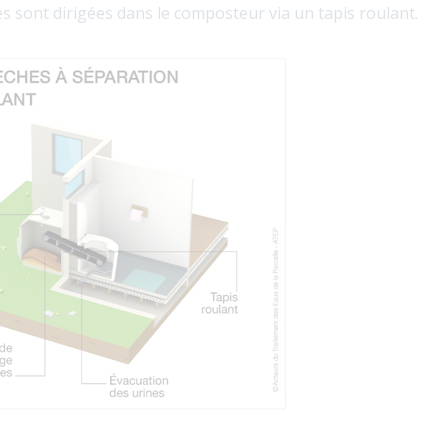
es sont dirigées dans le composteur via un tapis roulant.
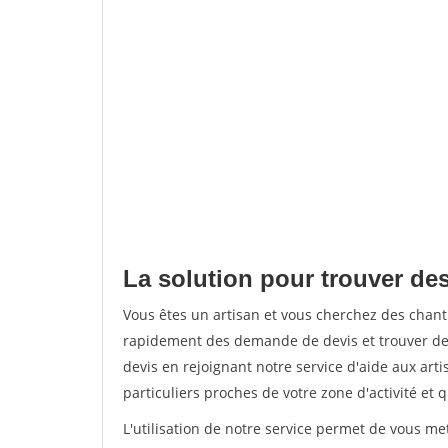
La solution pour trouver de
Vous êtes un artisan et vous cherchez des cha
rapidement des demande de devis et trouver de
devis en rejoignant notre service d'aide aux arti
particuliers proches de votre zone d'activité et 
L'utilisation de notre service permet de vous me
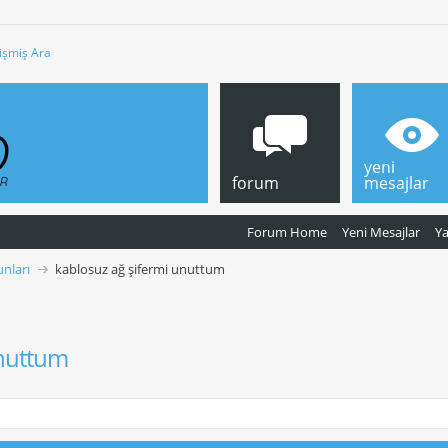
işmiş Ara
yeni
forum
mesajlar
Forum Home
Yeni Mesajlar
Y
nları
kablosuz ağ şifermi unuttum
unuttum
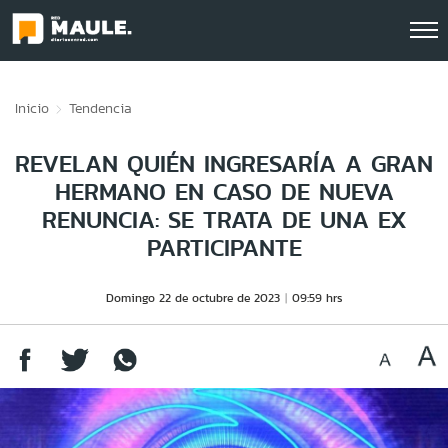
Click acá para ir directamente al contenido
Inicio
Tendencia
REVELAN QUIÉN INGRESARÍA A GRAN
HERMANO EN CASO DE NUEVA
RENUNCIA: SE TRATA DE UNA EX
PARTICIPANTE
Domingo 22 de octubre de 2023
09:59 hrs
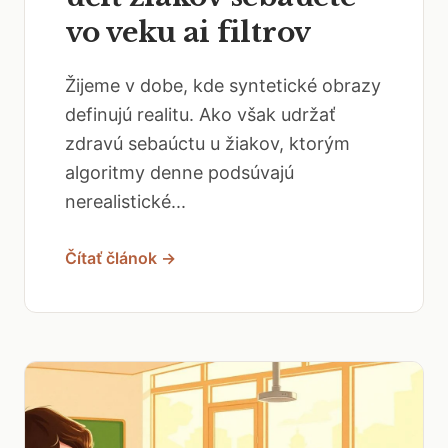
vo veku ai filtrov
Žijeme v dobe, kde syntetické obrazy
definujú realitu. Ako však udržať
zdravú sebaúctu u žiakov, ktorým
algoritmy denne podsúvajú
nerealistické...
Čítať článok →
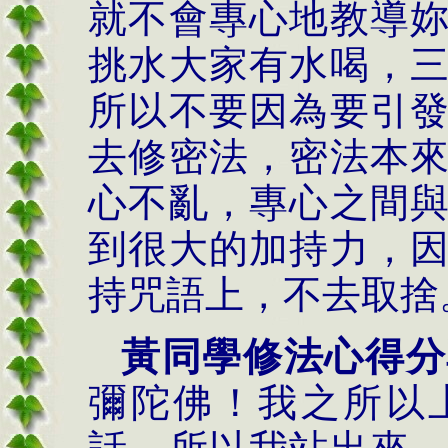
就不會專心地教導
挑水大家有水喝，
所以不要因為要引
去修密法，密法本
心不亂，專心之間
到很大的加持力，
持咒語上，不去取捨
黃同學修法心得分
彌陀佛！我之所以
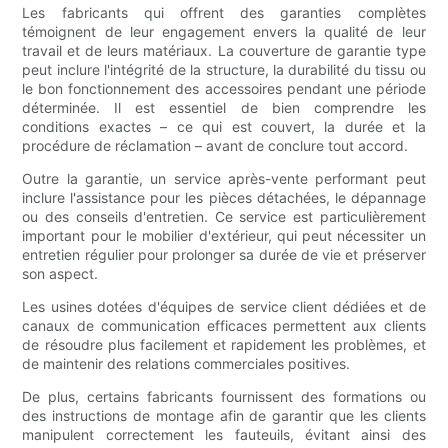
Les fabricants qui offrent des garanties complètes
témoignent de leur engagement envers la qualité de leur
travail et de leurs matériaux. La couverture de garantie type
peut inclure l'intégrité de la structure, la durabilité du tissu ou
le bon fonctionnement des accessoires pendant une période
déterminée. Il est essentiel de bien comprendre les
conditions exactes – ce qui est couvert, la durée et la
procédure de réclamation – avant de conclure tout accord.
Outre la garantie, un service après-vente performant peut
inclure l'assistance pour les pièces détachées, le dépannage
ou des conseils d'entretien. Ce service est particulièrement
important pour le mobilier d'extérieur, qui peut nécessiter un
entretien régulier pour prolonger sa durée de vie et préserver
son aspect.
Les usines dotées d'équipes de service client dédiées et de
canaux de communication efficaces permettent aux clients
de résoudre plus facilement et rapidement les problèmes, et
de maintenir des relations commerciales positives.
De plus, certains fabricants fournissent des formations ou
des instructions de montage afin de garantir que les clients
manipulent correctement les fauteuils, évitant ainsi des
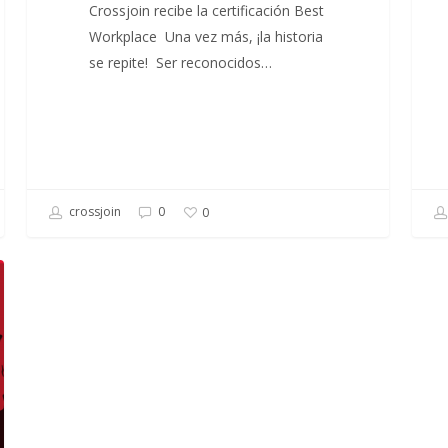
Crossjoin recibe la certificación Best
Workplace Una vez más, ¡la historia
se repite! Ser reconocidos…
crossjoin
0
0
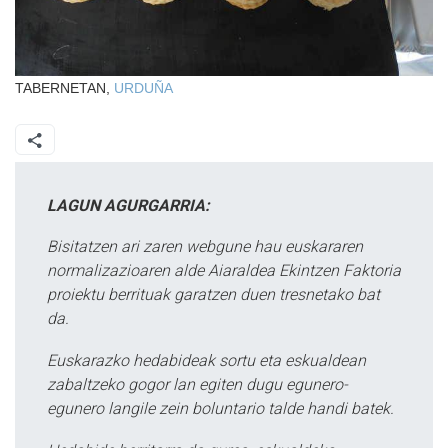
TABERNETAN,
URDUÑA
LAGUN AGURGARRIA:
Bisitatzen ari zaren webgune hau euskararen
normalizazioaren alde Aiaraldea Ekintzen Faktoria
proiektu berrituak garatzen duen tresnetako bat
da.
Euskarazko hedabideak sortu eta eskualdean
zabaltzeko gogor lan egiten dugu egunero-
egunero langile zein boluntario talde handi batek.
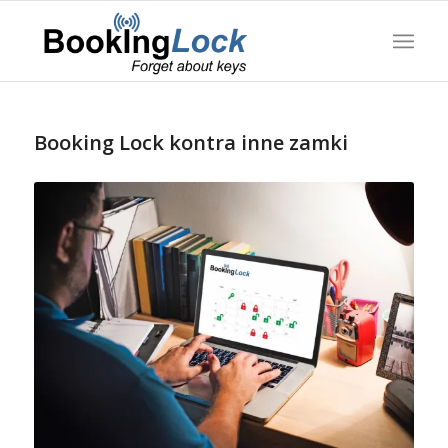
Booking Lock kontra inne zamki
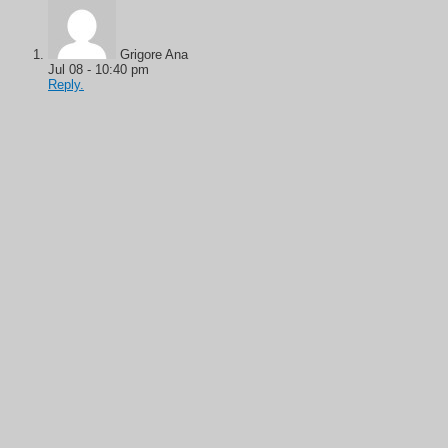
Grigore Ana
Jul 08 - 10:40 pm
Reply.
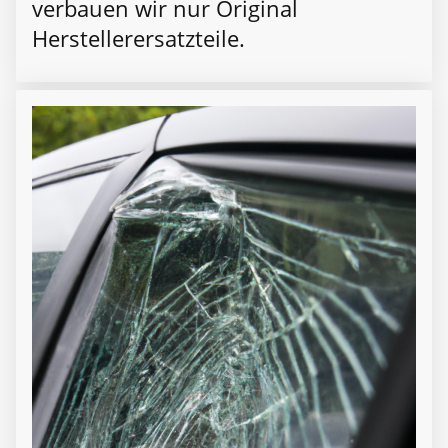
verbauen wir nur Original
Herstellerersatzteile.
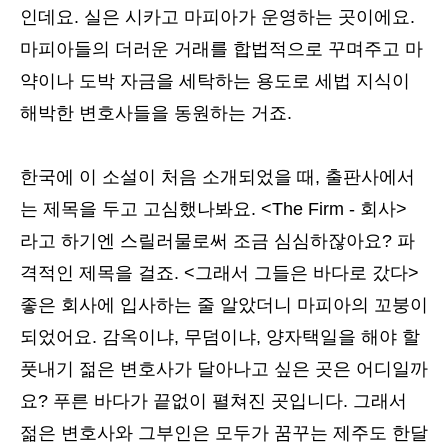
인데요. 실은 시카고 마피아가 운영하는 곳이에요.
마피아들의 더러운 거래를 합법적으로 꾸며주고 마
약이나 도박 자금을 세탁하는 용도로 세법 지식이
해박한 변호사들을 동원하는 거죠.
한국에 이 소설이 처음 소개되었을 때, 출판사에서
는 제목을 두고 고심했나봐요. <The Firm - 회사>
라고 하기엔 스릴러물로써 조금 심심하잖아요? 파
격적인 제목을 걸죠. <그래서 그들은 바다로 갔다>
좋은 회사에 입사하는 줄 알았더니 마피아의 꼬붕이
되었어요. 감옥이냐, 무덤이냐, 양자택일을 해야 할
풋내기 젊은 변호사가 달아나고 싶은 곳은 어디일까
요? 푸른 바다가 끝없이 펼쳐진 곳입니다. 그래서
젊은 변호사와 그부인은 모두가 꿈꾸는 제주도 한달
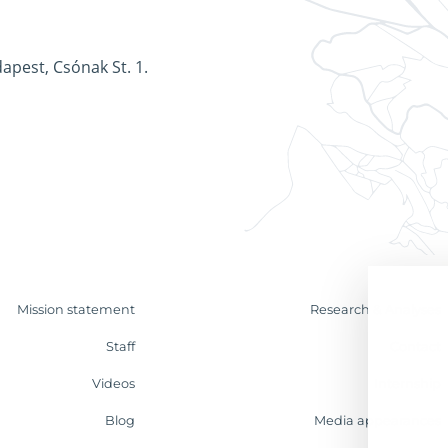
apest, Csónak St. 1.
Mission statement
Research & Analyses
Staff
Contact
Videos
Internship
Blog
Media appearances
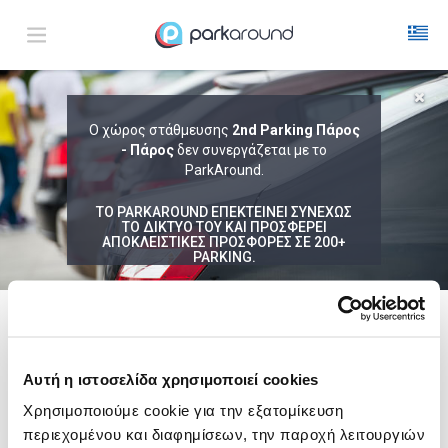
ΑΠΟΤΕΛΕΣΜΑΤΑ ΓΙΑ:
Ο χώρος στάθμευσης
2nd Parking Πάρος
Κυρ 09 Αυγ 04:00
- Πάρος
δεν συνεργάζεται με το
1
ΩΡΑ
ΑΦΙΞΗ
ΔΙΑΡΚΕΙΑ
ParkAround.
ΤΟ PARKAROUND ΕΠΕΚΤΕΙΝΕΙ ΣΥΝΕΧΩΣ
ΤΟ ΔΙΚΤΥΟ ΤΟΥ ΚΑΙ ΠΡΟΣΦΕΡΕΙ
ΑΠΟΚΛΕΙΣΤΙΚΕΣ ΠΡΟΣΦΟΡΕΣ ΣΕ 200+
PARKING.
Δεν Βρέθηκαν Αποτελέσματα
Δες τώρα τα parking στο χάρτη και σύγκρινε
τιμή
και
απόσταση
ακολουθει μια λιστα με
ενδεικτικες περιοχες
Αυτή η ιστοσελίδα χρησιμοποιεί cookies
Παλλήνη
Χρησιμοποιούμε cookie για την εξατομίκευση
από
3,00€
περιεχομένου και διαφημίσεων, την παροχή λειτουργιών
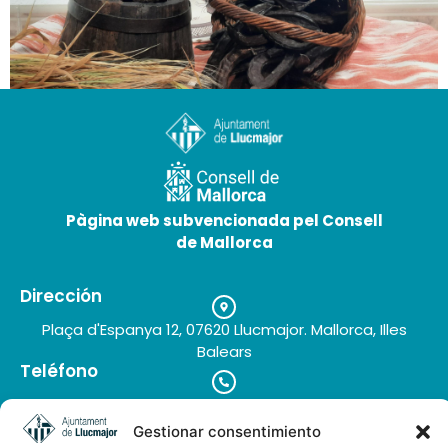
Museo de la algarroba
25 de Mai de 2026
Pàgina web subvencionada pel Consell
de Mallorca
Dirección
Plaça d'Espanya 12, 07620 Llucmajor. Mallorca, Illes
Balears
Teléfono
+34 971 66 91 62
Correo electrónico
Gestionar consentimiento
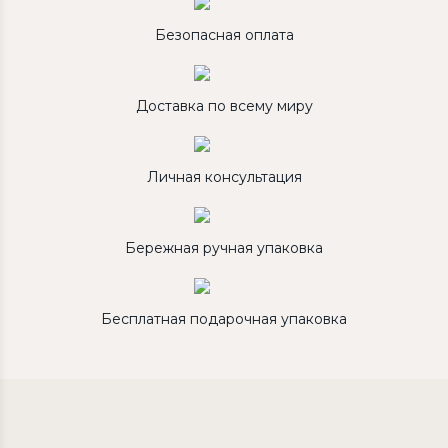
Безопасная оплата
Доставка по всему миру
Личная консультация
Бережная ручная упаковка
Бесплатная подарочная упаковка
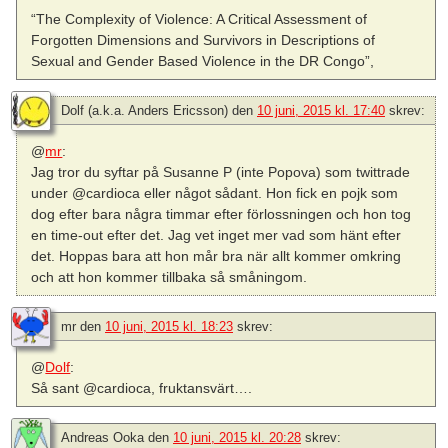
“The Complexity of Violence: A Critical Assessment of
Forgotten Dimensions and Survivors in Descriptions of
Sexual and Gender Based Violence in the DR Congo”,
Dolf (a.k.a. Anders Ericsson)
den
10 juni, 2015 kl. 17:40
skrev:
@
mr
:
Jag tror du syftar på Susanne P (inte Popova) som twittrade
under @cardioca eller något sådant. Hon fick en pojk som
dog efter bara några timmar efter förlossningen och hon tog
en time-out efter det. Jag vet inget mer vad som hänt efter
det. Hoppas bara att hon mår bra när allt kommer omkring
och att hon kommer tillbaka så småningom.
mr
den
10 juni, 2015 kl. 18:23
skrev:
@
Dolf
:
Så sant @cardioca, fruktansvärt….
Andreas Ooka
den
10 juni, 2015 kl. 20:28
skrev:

○ ○ ○ ○

Nothing but a number is wanted: how many lines in the records above include "juni".

3